Politics of Flux

Kenya’s politics is always in a state of flux; we seem to think about politics every other time. If it is not the elections we are thinking about, it is the referendum, what will happen when the president goes to Hague to face trials at the International Criminal Court? What will the former prime minister do? Does he retire from politics or shall he re-invent himself, who is going to succeed Uhuru? Will Uhuru and Ruto fall out? Is Kalonzo relevant in Kenya’s politics?

We are always obsessing about something inherently political that the beauty of life passes us by. We seem not to realize that we can improve our lot. That we can make our lives better, through hard work, persistence, and ingenuity. We forget to pay attention to daily chores that are at the core of human existence.
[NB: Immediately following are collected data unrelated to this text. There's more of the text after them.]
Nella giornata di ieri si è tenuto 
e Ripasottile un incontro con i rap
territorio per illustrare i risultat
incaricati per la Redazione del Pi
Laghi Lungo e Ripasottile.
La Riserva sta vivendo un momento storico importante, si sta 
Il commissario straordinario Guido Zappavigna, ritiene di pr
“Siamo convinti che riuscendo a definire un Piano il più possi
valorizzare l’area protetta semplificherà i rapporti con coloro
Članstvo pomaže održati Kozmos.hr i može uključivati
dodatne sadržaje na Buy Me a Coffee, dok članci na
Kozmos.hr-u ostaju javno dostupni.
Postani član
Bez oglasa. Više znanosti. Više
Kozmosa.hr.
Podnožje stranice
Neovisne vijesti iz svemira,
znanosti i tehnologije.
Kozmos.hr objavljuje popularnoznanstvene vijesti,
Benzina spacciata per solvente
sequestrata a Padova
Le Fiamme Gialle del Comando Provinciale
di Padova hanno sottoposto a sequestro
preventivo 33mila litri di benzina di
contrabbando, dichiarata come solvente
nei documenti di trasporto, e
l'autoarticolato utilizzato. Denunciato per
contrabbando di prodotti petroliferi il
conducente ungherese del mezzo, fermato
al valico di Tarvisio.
Sad as it is, our politicians run our lives. They are demi-gods and we the minions, swaying at their every word, baying at their political enemies when they tell us to, placing our lives on the line if they require us to do so. Rather than politics being at the periphery of the Kenyan society, it is served on every menu.

Meanwhile, as we mull on our politicians’ next move, a Kenyan in Turkana is sleeping hungry, not because the country lacks sufficient food stocks but because there aren’t roads worth of note to transport food from areas with food production gluts like Uasin Gishu to Turkana.

As we mull over our politics, pastoralists in Moyale are massacred by raiders from the Merille tribe of Ethiopia. The Kenya security forces go on a fruitless community disarmament programs that make the situation even worse. The range of goods that are VAT exempt has been reduced leading to runaway inflation, pushing the cost of living to the roof.


As we obsess on the next moves by our political masters, we pay little attention to the issues that are supposed to be the real issues that can improve our lot. We forget to tender to our crops, they get strangled by weeds and produce poorly, and we forget to tender for our cattle or cast our nets in wait for fish. We give hatred, discord, and disunity a home in our hearts, we forget we are real people, with real problems, we forget to do something about our poverty, we forget to dig the water well that would satiate our thirst and that of our animals as well. We expend energy hating on each other.